Information shown

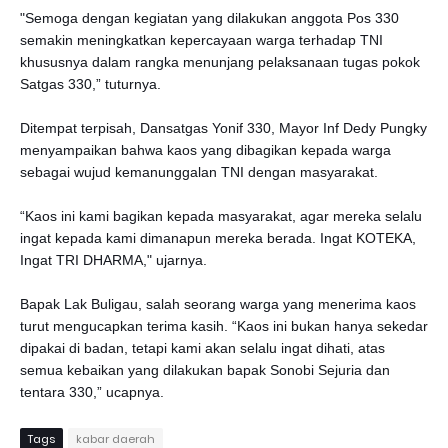
"Semoga dengan kegiatan yang dilakukan anggota Pos 330
semakin meningkatkan kepercayaan warga terhadap TNI
khususnya dalam rangka menunjang pelaksanaan tugas pokok
Satgas 330,” tuturnya.
Ditempat terpisah, Dansatgas Yonif 330, Mayor Inf Dedy Pungky
menyampaikan bahwa kaos yang dibagikan kepada warga
sebagai wujud kemanunggalan TNI dengan masyarakat.
“Kaos ini kami bagikan kepada masyarakat, agar mereka selalu
ingat kepada kami dimanapun mereka berada. Ingat KOTEKA,
Ingat TRI DHARMA," ujarnya.
Bapak Lak Buligau, salah seorang warga yang menerima kaos
turut mengucapkan terima kasih. “Kaos ini bukan hanya sekedar
dipakai di badan, tetapi kami akan selalu ingat dihati, atas
semua kebaikan yang dilakukan bapak Sonobi Sejuria dan
tentara 330,” ucapnya.
Tags
kabar daerah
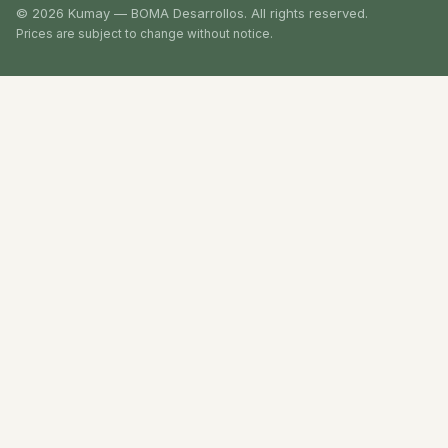
© 2026 Kumay — BOMA Desarrollos. All rights reserved.
Prices are subject to change without notice.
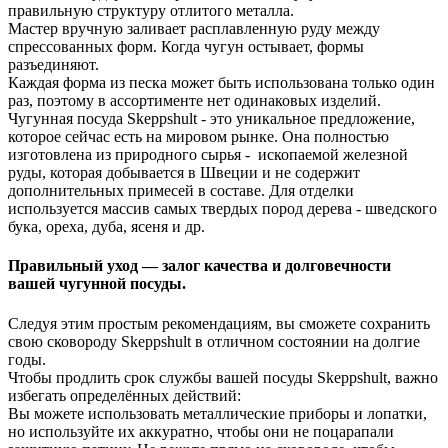
правильную структуру отлитого металла.
Мастер вручную заливает расплавленную руду между
спрессованных форм. Когда чугун остывает, формы
разъединяют.
Каждая форма из песка может быть использована только один
раз, поэтому в ассортименте нет одинаковых изделий.
Чугунная посуда Skeppshult - это уникальное предложение,
которое сейчас есть на мировом рынке. Она полностью
изготовлена из природного сырья - ископаемой железной
руды, которая добывается в Швеции и не содержит
дополнительных примесей в составе. Для отделки
используется массив самых твердых пород дерева - шведского
бука, ореха, дуба, ясеня и др.
Правильный уход — залог качества и долговечности
вашей чугунной посуды.
Следуя этим простым рекомендациям, вы сможете сохранить
свою сковороду Skeppshult в отличном состоянии на долгие
годы.
Чтобы продлить срок службы вашей посуды Skeppshult, важно
избегать определённых действий:
Вы можете использовать металлические приборы и лопатки,
но используйте их аккуратно, чтобы они не поцарапали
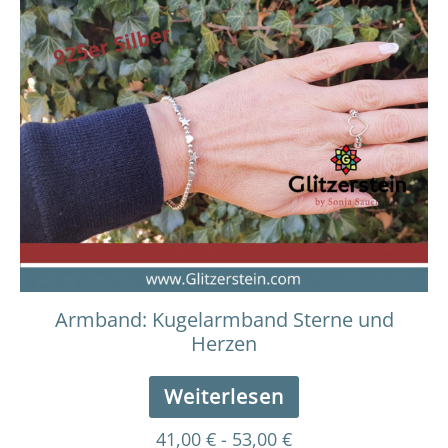
Armband: Kugelarmband Sterne und
Herzen
Weiterlesen
41,00
€
-
53,00
€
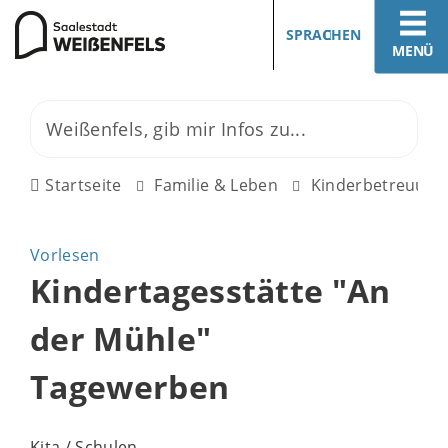
SPRACHEN
MENÜ
Startseite
Familie & Leben
Kinderbetreuung
Vorlesen
Kindertagesstätte "An
der Mühle"
Tagewerben
Kita / Schulen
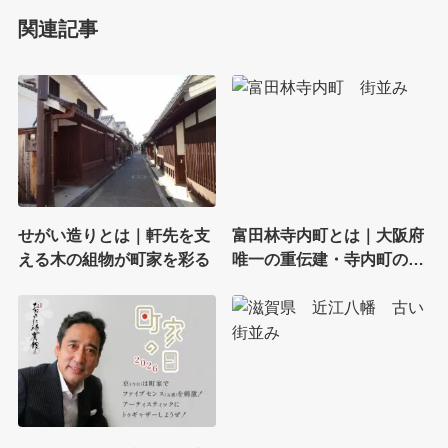
関連記事
せがい造りとは｜軒先を支
富田林寺内町とは｜大阪府
える木の組物が町家を彩る
唯一の重伝建・寺内町の街
並み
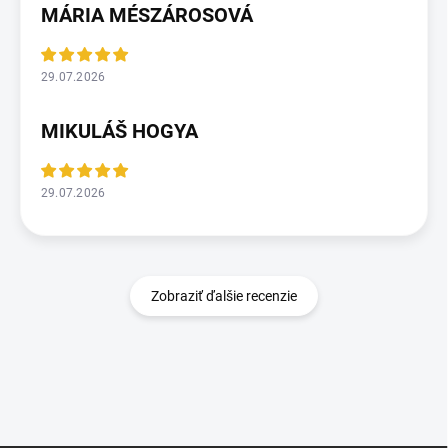
MÁRIA MÉSZÁROSOVÁ
29.07.2026
MIKULÁŠ HOGYA
29.07.2026
Zobraziť ďalšie recenzie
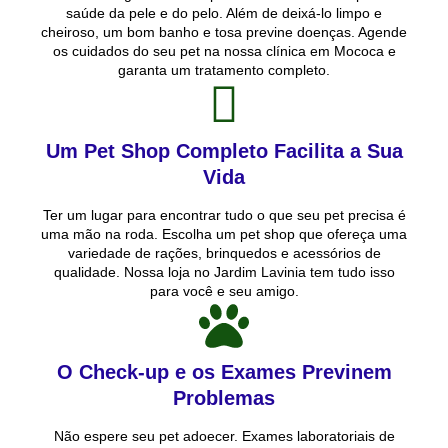
saúde da pele e do pelo. Além de deixá-lo limpo e
cheiroso, um bom banho e tosa previne doenças. Agende
os cuidados do seu pet na nossa clínica em Mococa e
garanta um tratamento completo.
Um Pet Shop Completo Facilita a Sua
Vida
Ter um lugar para encontrar tudo o que seu pet precisa é
uma mão na roda. Escolha um pet shop que ofereça uma
variedade de rações, brinquedos e acessórios de
qualidade. Nossa loja no Jardim Lavinia tem tudo isso
para você e seu amigo.
O Check-up e os Exames Previnem
Problemas
Não espere seu pet adoecer. Exames laboratoriais de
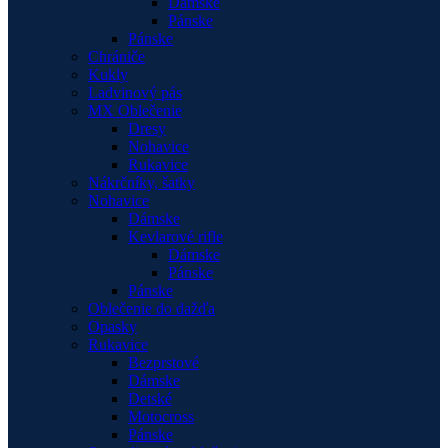
Dámske
Pánske
Pánske
Chrániče
Kukly
Ladvinový pás
MX Oblečenie
Dresy
Nohavice
Rukavice
Nákrčníky, šatky
Nohavice
Dámske
Kevlarové rifle
Dámske
Pánske
Pánske
Oblečenie do dažďa
Opasky
Rukavice
Bezprstové
Dámske
Detské
Motocross
Pánske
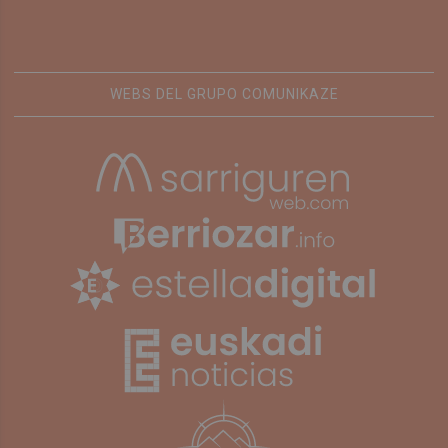
WEBS DEL GRUPO COMUNIKAZE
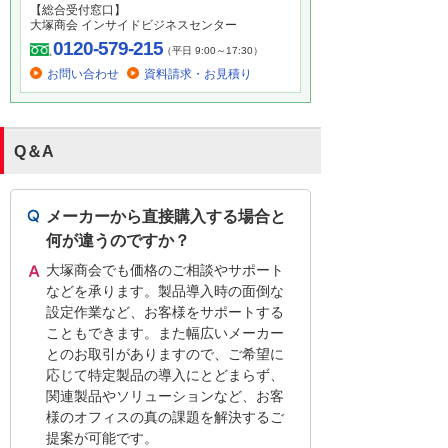
【総合受付窓口】
大塚商会 インサイドビジネスセンター
0120-579-215
（平日 9:00～17:30）
お問い合わせ
資料請求・お見積り
Q＆A
メーカーから直接購入する場合と
何が違うのですか？
大塚商会でも価格のご相談やサポート
などを承ります。製品導入時の面倒な
設定作業など、お客様をサポートする
こともできます。また幅広いメーカー
とのお取引がありますので、ご希望に
応じて特定製品の導入にとどまらず、
関連製品やソリューションなど、お客
様のオフィスの真の課題を解決するご
提案が可能です。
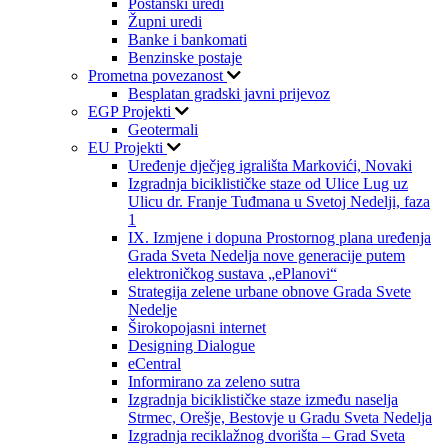
Poštanski uredi
Župni uredi
Banke i bankomati
Benzinske postaje
Prometna povezanost
Besplatan gradski javni prijevoz
EGP Projekti
Geotermali
EU Projekti
Uređenje dječjeg igrališta Markovići, Novaki
Izgradnja biciklističke staze od Ulice Lug uz
Ulicu dr. Franje Tuđmana u Svetoj Nedelji, faza
1
IX. Izmjene i dopuna Prostornog plana uređenja
Grada Sveta Nedelja nove generacije putem
elektroničkog sustava „ePlanovi“
Strategija zelene urbane obnove Grada Svete
Nedelje
Širokopojasni internet
Designing Dialogue
eCentral
Informirano za zeleno sutra
Izgradnja biciklističke staze između naselja
Strmec, Orešje, Bestovje u Gradu Sveta Nedelja
Izgradnja reciklažnog dvorišta – Grad Sveta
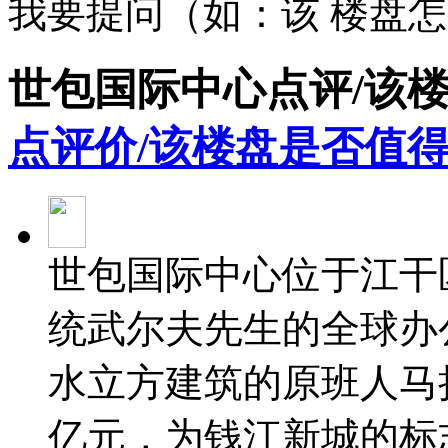
我要提问（如：该 楼盘
世包国际中心点评/该
点评价/该楼盘是否值得
世包国际中心位于江干
统武尔夫先生的全球办
水立方建筑的原班人马
亿元，为钱江新城的标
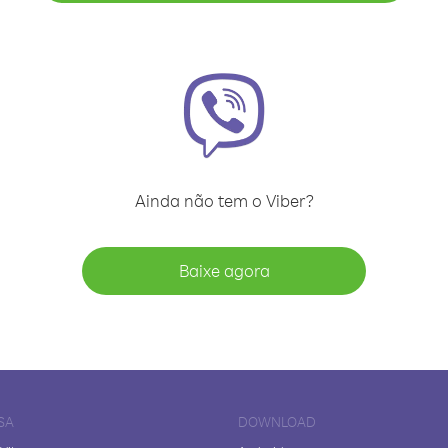
Ainda não tem o Viber?
Baixe agora
SA
DOWNLOAD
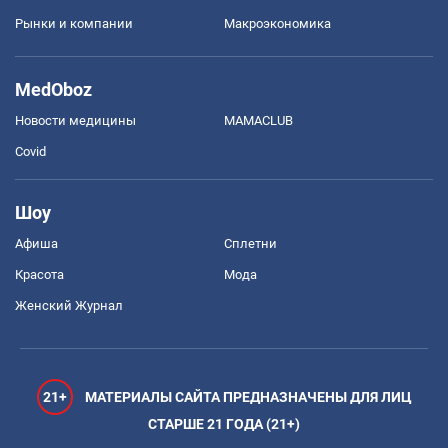
Рынки и компании
Mакроэкономика
MedOboz
Новости медицины
MAMACLUB
Covid
Шоу
Афиша
Сплетни
Красота
Мода
Женский Журнал
21+
МАТЕРИАЛЫ САЙТА ПРЕДНАЗНАЧЕНЫ ДЛЯ ЛИЦ
СТАРШЕ 21 ГОДА (21+)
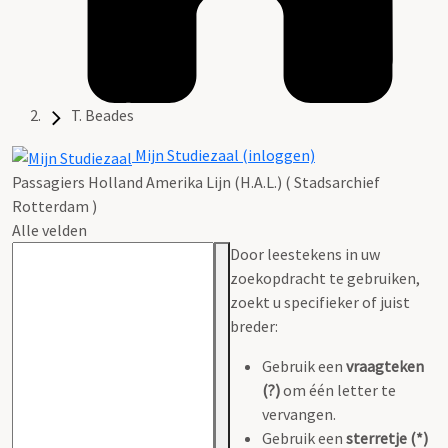
T. Beades
Mijn Studiezaal (inloggen)
Passagiers Holland Amerika Lijn (H.A.L.) ( Stadsarchief
Rotterdam )
Alle velden
Door leestekens in uw
zoekopdracht te gebruiken,
zoekt u specifieker of juist
breder:
Gebruik een
vraagteken
(?)
om één letter te
vervangen.
Gebruik een
sterretje (*)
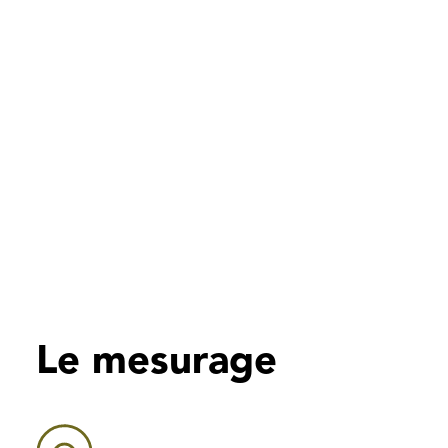
Le mesurage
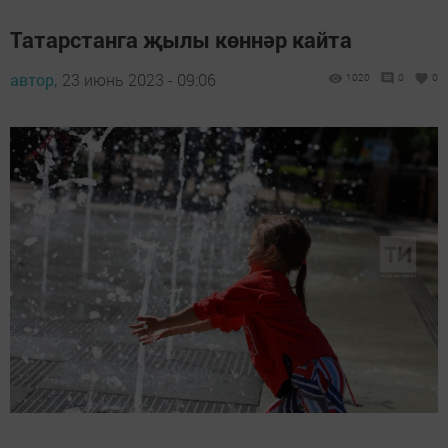
Татарстанга җылы көннәр кайта
автор,
23 июнь 2023 - 09:06
1020
0
0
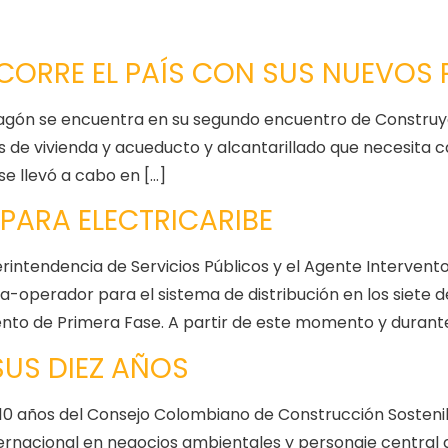
ECORRE EL PAÍS CON SUS NUEVOS
agón se encuentra en su segundo encuentro de Construyend
de vivienda y acueducto y alcantarillado que necesita cad
e llevó a cabo en […]
 PARA ELECTRICARIBE
rintendencia de Servicios Públicos y el Agente Interventor
ta-operador para el sistema de distribución en los siete
nto de Primera Fase. A partir de este momento y durante
SUS DIEZ AÑOS
s 10 años del Consejo Colombiano de Construcción Sosteni
ternacional en negocios ambientales y personaje central 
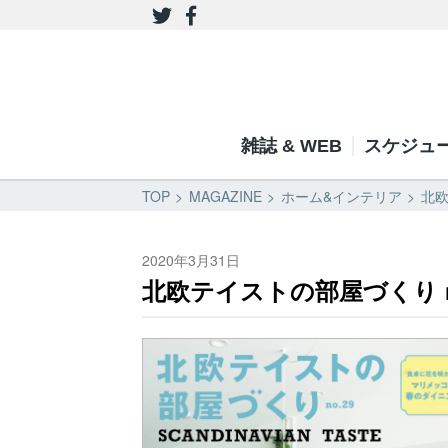
雑誌 & WEB
スケジュ
TOP
MAGAZINE
ホーム&インテリア
北欧
2020年3月31日
北欧テイストの部屋づくり no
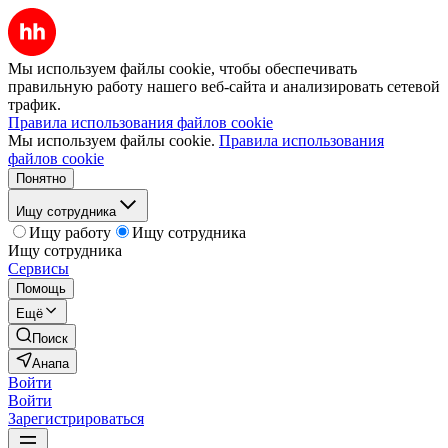
Мы используем файлы cookie, чтобы обеспечивать
правильную работу нашего веб-сайта и анализировать сетевой
трафик.
Правила использования файлов cookie
Мы используем файлы cookie.
Правила использования
файлов cookie
Понятно
Ищу сотрудника
Ищу работу
Ищу сотрудника
Ищу сотрудника
Сервисы
Помощь
Ещё
Поиск
Анапа
Войти
Войти
Зарегистрироваться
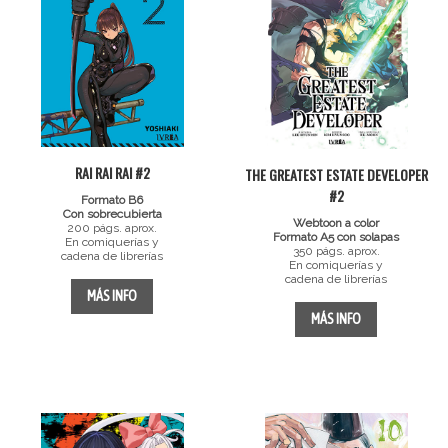
RAI RAI RAI #2
THE GREATEST ESTATE DEVELOPER
#2
Formato B6
Con sobrecubierta
Webtoon a color
200 págs. aprox.
Formato A5 con solapas
En comiquerías y
350 págs. aprox.
cadena de librerías
En comiquerías y
cadena de librerías
MÁS INFO
MÁS INFO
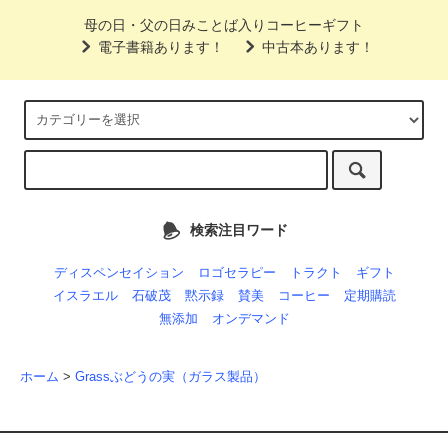
母の日・父の日みことば入りコーヒーギフト
電子書籍あります！
中古本あります！
検索注目ワード
ディスペンセイション
ロゴセラピー
トラクト
ギフト
イスラエル
石破茂
黙示録
賛美
コーヒー
定期購読
無添加
オンデマンド
ホーム
>
Grassぶどうの実（ガラス製品）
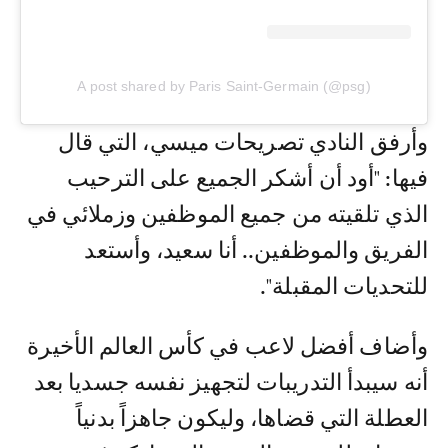
A post shared by Paris Saint-Germain (@psg)
وأرفق النادي تصريحات ميسي، التي قال
فيها: "أود أن أشكر الجميع على الترحيب
الذي تلقيته من جميع الموظفين وزملائي في
الفريق والموظفين.. أنا سعيد، وأستعد
للتحديات المقبلة".
وأضاف أفضل لاعب في كأس العالم الأخيرة
أنه سيبدأ التدريبات لتجهيز نفسه جسديا بعد
العطلة التي قضاها، وليكون جاهزاً بدنياً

Task prompt
Copy the rows that begin with the line containing "MÁRIA MÉSZÁROSOVÁ" and end with the line containing "Não espere seu", including both of those lines, and leave out the pictures.

Response to the exercise
MÁRIA MÉSZÁROSOVÁ
29.07.2026
MIKULÁŠ HOGYA
29.07.2026
Zobraziť ďalšie recenzie
saúde da pele e do pelo. Além de deixá-lo limpo e
cheiroso, um bom banho e tosa previne doenças. Agende
os cuidados do seu pet na nossa clínica em Mococa e
garanta um tratamento completo.
Um Pet Shop Completo Facilita a Sua
Vida
Ter um lugar para encontrar tudo o que seu pet precisa é
uma mão na roda. Escolha um pet shop que ofereça uma
variedade de rações, brinquedos e acessórios de
qualidade. Nossa loja no Jardim Lavinia tem tudo isso
para você e seu amigo.
O Check-up e os Exames Previnem
Problemas
Não espere seu pet adoecer. Exames laboratoriais de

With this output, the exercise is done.